Stored items ▸
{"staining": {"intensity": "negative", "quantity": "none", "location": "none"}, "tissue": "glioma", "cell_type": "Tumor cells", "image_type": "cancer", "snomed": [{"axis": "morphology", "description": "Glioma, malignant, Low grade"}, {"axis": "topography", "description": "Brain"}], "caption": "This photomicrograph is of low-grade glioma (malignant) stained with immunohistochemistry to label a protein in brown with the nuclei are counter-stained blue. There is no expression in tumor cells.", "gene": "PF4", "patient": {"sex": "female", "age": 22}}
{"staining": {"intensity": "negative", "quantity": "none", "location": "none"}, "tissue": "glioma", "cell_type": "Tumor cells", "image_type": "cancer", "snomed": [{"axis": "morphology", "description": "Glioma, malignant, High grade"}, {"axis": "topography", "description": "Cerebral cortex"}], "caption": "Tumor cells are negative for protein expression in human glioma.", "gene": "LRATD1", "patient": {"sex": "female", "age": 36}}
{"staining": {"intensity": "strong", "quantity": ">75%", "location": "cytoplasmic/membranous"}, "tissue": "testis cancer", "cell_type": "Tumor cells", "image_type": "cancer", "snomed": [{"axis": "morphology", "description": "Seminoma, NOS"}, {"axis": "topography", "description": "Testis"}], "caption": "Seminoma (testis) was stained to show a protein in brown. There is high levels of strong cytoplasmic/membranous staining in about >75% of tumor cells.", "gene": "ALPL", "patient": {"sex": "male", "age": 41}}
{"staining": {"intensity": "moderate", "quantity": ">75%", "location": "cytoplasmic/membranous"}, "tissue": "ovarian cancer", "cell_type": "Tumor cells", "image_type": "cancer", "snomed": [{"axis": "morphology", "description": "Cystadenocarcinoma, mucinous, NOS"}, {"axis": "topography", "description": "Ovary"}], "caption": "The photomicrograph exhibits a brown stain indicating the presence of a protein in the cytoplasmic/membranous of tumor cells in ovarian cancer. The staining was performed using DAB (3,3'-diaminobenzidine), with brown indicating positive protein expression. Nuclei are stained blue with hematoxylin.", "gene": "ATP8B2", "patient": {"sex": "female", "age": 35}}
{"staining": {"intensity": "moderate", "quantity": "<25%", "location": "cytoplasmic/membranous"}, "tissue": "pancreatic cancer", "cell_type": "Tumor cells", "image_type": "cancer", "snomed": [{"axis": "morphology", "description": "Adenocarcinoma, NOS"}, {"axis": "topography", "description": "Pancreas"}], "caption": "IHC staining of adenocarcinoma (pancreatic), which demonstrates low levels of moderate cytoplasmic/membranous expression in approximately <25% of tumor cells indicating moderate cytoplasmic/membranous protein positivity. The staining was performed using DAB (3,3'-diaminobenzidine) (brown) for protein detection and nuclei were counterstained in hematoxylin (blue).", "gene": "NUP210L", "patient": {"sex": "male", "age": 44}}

WHAT TO DO ▸ Report all lines in the records that include the string "none".

EXPECTED ANSWER ▸
{"staining": {"intensity": "negative", "quantity": "none", "location": "none"}, "tissue": "glioma", "cell_type": "Tumor cells", "image_type": "cancer", "snomed": [{"axis": "morphology", "description": "Glioma, malignant, Low grade"}, {"axis": "topography", "description": "Brain"}], "caption": "This photomicrograph is of low-grade glioma (malignant) stained with immunohistochemistry to label a protein in brown with the nuclei are counter-stained blue. There is no expression in tumor cells.", "gene": "PF4", "patient": {"sex": "female", "age": 22}}
{"staining": {"intensity": "negative", "quantity": "none", "location": "none"}, "tissue": "glioma", "cell_type": "Tumor cells", "image_type": "cancer", "snomed": [{"axis": "morphology", "description": "Glioma, malignant, High grade"}, {"axis": "topography", "description": "Cerebral cortex"}], "caption": "Tumor cells are negative for protein expression in human glioma.", "gene": "LRATD1", "patient": {"sex": "female", "age": 36}}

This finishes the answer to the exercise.